Write out, word for word, every line from the one containing "MIDDLE | LOW |" through the final line of the records.

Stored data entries
---------------
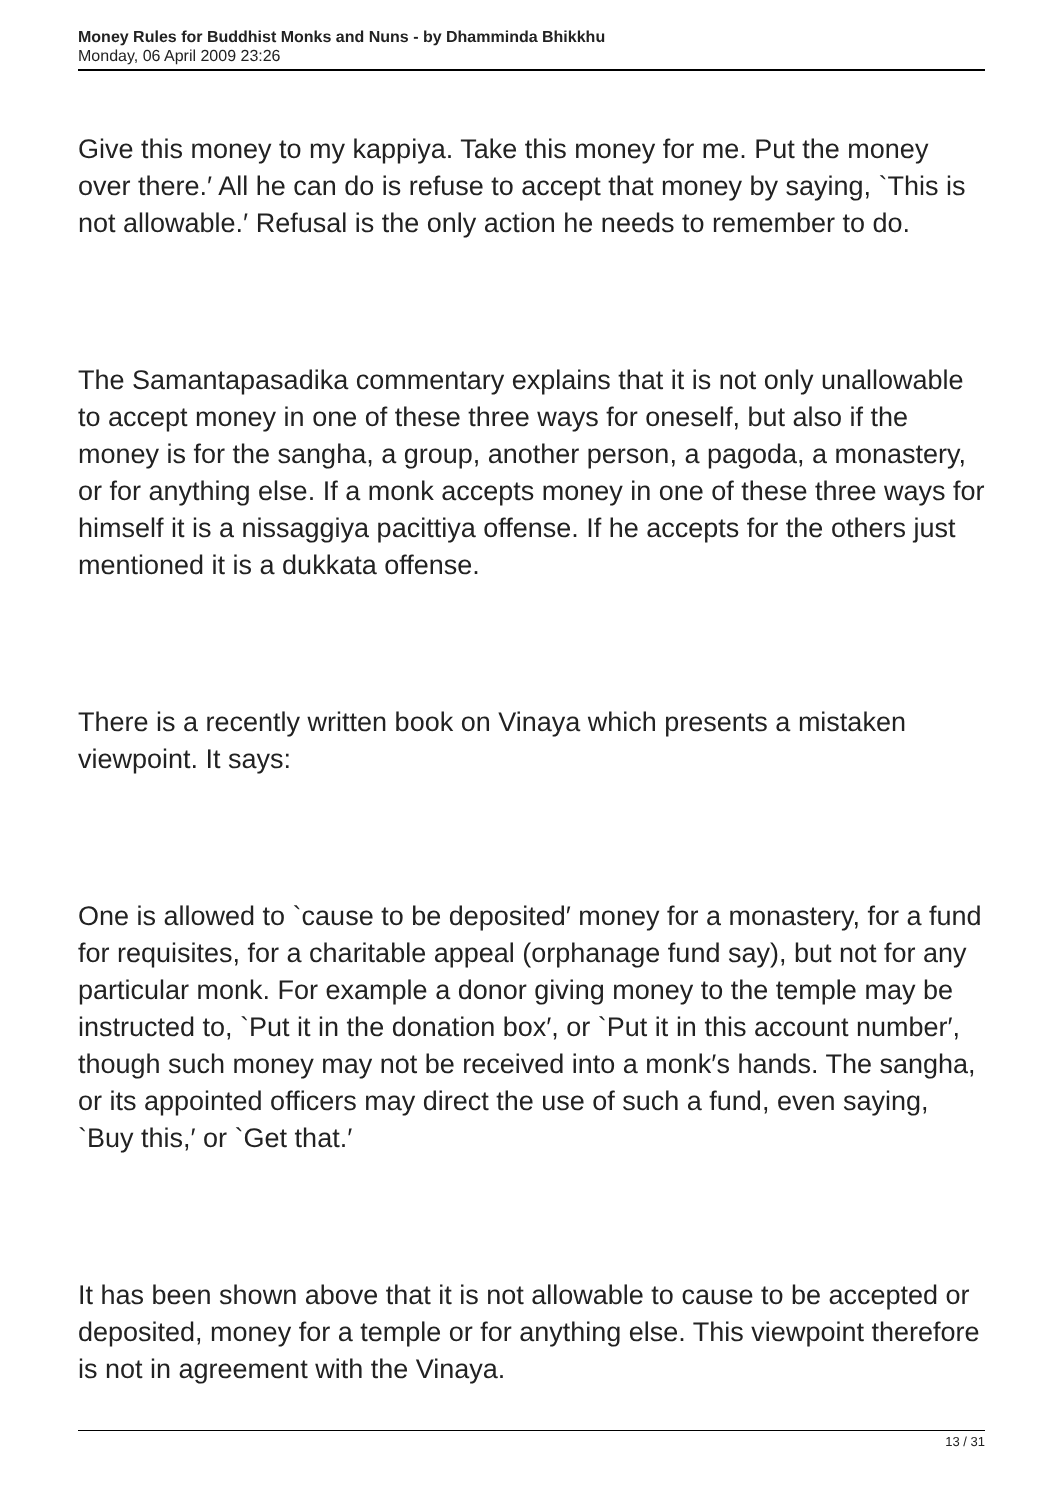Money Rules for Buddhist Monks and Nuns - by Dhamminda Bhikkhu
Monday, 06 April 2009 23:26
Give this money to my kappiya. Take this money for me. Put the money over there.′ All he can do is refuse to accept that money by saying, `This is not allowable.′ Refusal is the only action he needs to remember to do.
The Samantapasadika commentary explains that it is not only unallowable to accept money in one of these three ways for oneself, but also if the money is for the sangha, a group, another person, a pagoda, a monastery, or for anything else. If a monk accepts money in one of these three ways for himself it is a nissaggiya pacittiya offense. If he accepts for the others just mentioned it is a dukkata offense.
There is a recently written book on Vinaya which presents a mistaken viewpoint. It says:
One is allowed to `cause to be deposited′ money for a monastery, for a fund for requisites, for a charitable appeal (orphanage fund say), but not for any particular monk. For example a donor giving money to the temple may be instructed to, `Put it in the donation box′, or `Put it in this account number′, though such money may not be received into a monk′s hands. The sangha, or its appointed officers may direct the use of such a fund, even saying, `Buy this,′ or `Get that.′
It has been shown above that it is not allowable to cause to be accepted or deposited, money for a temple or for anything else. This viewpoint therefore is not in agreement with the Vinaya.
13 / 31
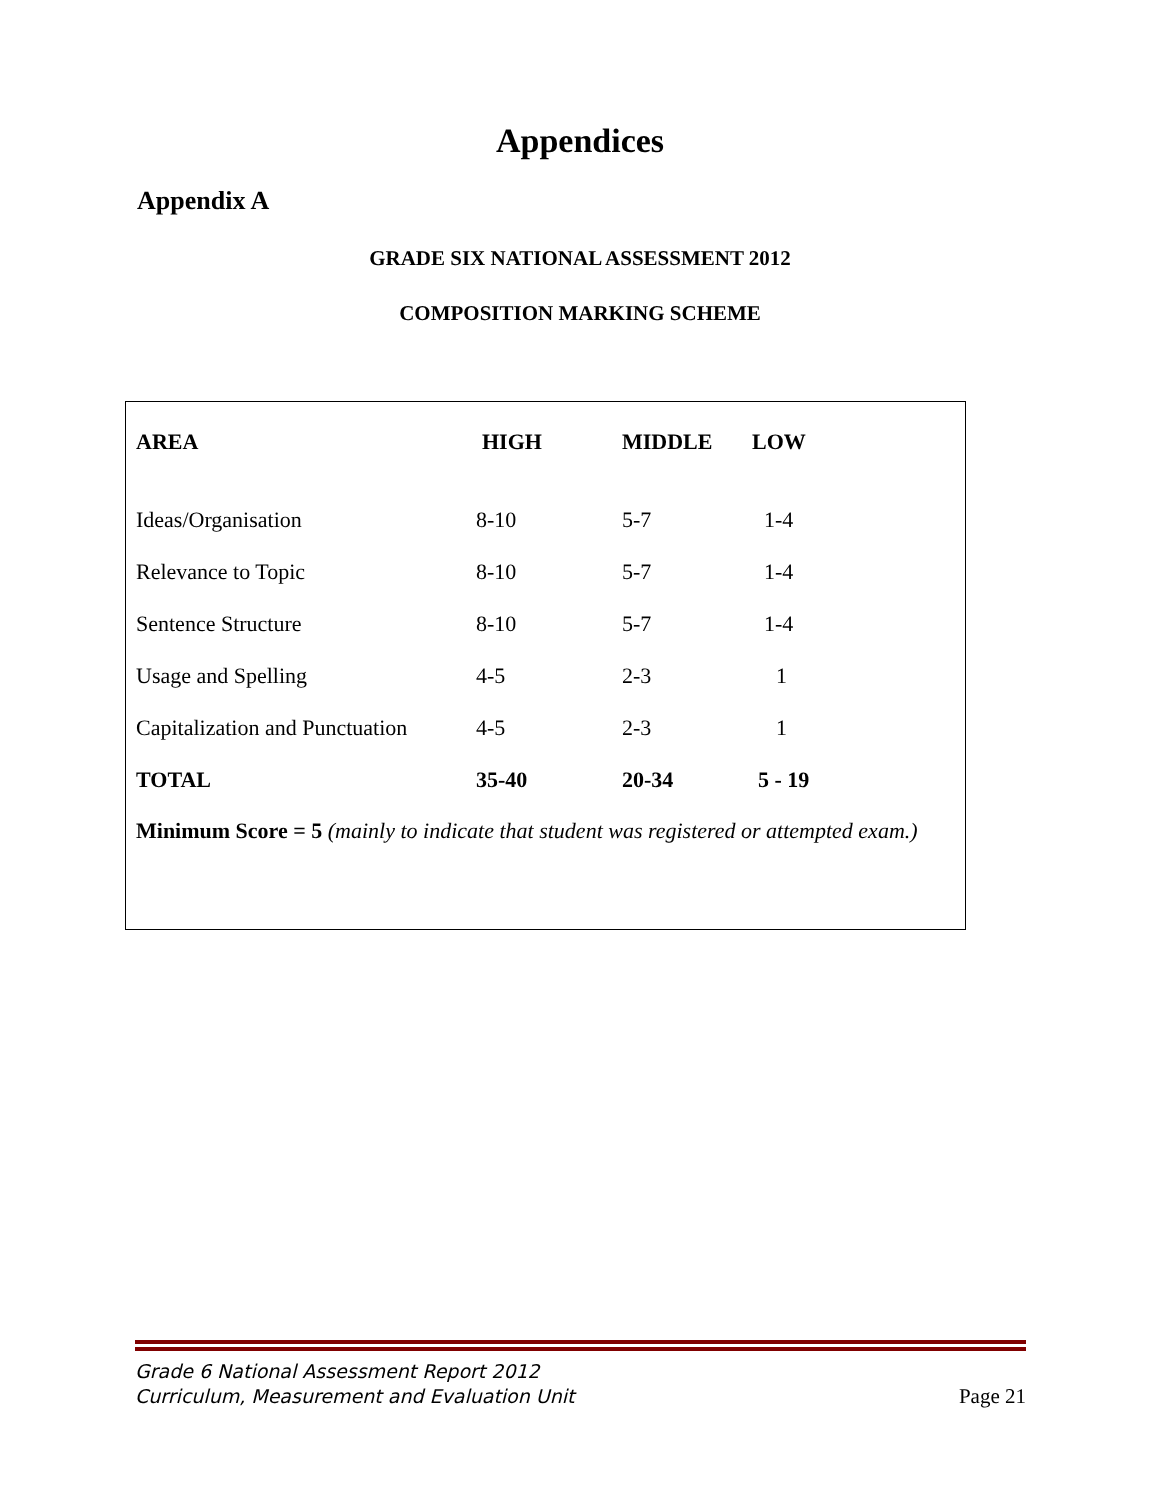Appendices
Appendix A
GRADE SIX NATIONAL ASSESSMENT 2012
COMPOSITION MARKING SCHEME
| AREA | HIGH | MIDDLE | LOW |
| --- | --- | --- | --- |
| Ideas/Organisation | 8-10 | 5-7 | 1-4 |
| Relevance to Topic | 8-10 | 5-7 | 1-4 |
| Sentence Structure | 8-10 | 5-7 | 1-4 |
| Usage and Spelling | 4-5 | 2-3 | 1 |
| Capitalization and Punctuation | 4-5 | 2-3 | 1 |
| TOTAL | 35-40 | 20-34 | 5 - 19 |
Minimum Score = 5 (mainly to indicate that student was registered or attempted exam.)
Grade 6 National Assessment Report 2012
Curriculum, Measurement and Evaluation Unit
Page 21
---------------
__Output for this task__:
| AREA | HIGH | MIDDLE | LOW |
| --- | --- | --- | --- |
| Ideas/Organisation | 8-10 | 5-7 | 1-4 |
| Relevance to Topic | 8-10 | 5-7 | 1-4 |
| Sentence Structure | 8-10 | 5-7 | 1-4 |
| Usage and Spelling | 4-5 | 2-3 | 1 |
| Capitalization and Punctuation | 4-5 | 2-3 | 1 |
| TOTAL | 35-40 | 20-34 | 5 - 19 |
Minimum Score = 5 (mainly to indicate that student was registered or attempted exam.)
Grade 6 National Assessment Report 2012
Curriculum, Measurement and Evaluation Unit
Page 21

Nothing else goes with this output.